La situation en Afrique

En gardant cela à l'esprit, on revient maintenant à la version plus spécifique, plus pernicieuse de ce mythe : « Bien sûr, les tigres d'Asie vont bien, mais la vie en Afrique ne s'améliore et ne s'améliorera jamais. »

D'emblée, il ne faut jamais laisser qui que ce soit vous dire que l'Afrique est dans une situation pire aujourd'hui qu'il y a 50 ans. Au contraire, pendant cette période, le revenu par personne a augmenté en Afrique sub-saharienne, et dans une mesure importante pour certains pays. Après avoir chuté au cours de la crise de la dette des années 80, il a augmenté de deux tiers depuis 1988, passant d'à peine 1 300 à presque 2 200 dollars. Aujourd'hui, de plus en plus de pays se dirigent vers un développement soutenu et robuste, et d'autres suivront. Sur les ces cinq dernières années, sept des dix économies au développement le plus rapide se situent en Afrique.

Ce continent a également fait de grandes avancées en matière de santé et d'éducation. Depuis 1960, l'espérance de vie des femmes en Afrique subsaharienne est passée de 41 à 57 ans, malgré l'épidémie du VIH. Sans ce fléau, elle serait de 61 ans. Le pourcentage d'enfants scolarisés est passé d'environ 40 % à plus de 75 % depuis 1970. Il y a moins de personnes qui souffrent de la faim, et plus de personnes qui ont accès à une bonne alimentation. Si avoir suffisamment à manger, aller à l'école et vivre plus longtemps sont des mesures d'une bonne qualité de vie, alors la vie est définitivement en train de s'améliorer sur le continent africain. Mais ces améliorations ne constituent pas l'épilogue de cette histoire : elles représentent la base d'un progrès plus avant.
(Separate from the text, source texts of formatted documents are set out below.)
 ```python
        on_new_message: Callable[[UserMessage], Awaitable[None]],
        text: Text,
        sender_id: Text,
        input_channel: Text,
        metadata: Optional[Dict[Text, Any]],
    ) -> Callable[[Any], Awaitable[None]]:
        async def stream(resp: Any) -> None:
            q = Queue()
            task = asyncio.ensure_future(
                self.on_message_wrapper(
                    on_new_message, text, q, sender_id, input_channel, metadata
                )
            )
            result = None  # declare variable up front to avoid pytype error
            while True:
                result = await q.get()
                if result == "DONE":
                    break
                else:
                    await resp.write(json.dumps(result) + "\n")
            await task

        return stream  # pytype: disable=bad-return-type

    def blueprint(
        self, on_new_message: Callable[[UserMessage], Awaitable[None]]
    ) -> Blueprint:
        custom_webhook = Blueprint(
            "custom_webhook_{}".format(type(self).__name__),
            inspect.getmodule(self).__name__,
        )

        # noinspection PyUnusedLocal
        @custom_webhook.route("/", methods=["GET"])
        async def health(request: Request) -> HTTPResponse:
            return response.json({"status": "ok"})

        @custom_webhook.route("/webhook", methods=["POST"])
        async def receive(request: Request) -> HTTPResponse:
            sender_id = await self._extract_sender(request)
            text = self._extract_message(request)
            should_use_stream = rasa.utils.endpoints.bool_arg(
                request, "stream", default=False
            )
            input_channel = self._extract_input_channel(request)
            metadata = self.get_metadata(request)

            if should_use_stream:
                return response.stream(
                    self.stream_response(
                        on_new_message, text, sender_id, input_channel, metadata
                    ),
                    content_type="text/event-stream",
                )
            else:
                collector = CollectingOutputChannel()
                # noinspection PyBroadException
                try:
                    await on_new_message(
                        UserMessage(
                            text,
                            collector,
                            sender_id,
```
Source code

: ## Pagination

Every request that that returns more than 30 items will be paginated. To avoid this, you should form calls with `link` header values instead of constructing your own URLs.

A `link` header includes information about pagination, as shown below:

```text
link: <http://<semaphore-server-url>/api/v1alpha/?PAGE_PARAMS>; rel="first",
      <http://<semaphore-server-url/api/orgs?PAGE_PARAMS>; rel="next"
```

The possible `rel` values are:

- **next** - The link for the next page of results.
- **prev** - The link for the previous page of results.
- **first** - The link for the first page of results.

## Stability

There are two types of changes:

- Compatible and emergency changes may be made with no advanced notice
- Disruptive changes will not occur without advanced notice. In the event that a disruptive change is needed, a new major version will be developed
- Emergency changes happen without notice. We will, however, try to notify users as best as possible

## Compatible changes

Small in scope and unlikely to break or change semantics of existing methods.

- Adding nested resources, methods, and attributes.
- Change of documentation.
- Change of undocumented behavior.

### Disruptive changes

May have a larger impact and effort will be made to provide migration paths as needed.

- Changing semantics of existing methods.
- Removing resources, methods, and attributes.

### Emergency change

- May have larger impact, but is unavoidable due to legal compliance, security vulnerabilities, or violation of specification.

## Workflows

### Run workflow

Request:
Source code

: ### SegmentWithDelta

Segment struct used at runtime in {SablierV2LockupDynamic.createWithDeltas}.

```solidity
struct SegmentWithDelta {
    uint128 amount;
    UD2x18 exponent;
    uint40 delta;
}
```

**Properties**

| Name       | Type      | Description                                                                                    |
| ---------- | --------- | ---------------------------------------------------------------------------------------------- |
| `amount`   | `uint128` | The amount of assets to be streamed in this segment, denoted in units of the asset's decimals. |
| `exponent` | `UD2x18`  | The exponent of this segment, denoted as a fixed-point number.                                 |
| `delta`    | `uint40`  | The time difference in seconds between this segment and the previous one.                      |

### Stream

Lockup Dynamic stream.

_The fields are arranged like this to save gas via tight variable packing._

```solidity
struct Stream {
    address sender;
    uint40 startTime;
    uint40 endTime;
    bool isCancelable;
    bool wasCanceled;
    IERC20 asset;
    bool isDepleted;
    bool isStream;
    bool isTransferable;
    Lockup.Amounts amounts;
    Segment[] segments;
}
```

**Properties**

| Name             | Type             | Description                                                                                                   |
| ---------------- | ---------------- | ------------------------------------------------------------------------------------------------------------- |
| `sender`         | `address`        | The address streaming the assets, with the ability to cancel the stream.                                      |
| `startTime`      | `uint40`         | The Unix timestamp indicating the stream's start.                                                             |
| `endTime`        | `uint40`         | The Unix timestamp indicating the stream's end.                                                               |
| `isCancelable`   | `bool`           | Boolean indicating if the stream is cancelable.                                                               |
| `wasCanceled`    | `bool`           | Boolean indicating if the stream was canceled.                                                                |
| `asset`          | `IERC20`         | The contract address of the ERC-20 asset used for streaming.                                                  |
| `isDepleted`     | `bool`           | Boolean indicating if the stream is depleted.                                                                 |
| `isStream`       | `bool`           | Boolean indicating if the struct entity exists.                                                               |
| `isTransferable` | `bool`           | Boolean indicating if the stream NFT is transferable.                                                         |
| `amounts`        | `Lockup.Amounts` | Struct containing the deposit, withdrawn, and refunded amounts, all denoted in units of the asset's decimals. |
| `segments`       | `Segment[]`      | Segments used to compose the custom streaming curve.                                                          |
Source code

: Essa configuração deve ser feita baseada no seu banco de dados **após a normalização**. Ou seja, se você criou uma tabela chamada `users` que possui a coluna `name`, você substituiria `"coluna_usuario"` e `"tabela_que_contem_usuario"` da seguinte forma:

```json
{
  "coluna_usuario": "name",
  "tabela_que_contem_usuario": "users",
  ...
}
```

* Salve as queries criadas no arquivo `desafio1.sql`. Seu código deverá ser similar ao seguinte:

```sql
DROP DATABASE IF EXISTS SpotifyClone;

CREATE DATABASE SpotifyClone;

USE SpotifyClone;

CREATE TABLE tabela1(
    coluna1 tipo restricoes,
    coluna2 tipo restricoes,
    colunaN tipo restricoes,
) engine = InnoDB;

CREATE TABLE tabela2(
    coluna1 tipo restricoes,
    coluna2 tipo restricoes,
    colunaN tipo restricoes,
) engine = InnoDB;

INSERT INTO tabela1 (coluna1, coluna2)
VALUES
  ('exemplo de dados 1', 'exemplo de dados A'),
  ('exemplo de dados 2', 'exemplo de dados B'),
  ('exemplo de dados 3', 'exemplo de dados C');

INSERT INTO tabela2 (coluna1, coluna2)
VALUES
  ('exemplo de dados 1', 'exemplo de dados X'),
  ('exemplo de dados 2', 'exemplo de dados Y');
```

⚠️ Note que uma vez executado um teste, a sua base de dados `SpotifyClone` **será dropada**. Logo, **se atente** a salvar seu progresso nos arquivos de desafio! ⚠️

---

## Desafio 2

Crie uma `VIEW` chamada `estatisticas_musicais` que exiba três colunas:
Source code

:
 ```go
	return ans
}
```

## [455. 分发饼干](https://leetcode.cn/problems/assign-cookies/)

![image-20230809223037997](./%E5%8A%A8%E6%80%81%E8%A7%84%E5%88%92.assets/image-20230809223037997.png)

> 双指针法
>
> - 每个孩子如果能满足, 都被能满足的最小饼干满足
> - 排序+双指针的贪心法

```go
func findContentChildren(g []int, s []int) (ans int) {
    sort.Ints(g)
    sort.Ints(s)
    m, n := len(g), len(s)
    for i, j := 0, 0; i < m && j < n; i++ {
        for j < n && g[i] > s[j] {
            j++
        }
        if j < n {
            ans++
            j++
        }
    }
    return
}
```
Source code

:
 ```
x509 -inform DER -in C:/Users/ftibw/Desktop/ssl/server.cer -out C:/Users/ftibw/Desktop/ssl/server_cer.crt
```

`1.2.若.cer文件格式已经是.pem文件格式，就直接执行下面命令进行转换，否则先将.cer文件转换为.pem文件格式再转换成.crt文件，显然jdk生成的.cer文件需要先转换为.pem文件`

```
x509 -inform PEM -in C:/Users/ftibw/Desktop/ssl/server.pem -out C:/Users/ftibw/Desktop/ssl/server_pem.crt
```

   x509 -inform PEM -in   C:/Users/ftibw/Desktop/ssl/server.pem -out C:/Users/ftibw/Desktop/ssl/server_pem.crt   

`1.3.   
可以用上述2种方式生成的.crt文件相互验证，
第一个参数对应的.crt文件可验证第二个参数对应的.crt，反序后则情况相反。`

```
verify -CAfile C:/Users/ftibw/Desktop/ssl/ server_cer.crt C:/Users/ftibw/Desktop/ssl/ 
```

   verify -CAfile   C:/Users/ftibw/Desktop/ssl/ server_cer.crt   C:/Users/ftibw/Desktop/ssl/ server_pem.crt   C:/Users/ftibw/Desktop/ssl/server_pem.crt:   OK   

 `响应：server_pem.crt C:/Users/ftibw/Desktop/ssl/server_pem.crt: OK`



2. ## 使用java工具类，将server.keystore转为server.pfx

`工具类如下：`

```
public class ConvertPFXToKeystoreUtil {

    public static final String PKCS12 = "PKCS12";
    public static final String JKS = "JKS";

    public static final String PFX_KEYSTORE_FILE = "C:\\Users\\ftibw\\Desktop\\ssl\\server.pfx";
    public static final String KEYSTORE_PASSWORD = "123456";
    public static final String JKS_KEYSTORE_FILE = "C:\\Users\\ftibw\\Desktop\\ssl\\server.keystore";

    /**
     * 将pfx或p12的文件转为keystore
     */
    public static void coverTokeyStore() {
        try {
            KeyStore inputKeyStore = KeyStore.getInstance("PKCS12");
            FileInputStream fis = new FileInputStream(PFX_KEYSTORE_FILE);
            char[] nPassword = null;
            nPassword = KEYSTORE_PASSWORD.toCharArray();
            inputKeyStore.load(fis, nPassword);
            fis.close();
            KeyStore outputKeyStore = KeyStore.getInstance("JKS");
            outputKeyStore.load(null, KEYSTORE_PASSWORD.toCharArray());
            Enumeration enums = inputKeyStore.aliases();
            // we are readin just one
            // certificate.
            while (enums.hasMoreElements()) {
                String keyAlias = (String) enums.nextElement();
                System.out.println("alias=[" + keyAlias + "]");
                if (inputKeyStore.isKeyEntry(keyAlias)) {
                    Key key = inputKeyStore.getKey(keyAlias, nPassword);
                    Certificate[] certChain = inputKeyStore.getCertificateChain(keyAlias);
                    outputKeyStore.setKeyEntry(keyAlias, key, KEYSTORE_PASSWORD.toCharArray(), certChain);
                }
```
Bien entendu, ces moyennes régionales dissimulent de grandes différences entre les pays. En Éthiopie, le revenu n'est que de 800 dollars par personne et par an, alors qu'au Botswana, il est de presque 12 000 dollars. L'on observe aussi ces écarts gigantesques au sein des pays : la vie dans une grande zone urbaine de Nairobi ne ressemble en rien à celle d'un village rural au Kenya. Ne prenez donc pas pour argent comptant les dires d’une personne qui considère un continent tout entier comme une masse uniforme où règnent la pauvreté et la maladie.

L'essentiel

Les pays pauvres ne sont pas condamnés à rester pauvres. Certains des pays dits en développement se sont déjà développés. Un grand nombre d'autres les rejoindra bientôt. Les pays qui cherchent encore la voie à suivre n'essaient pas d'accomplir quelque chose d'inédit. Ils ont de bons exemples à suivre.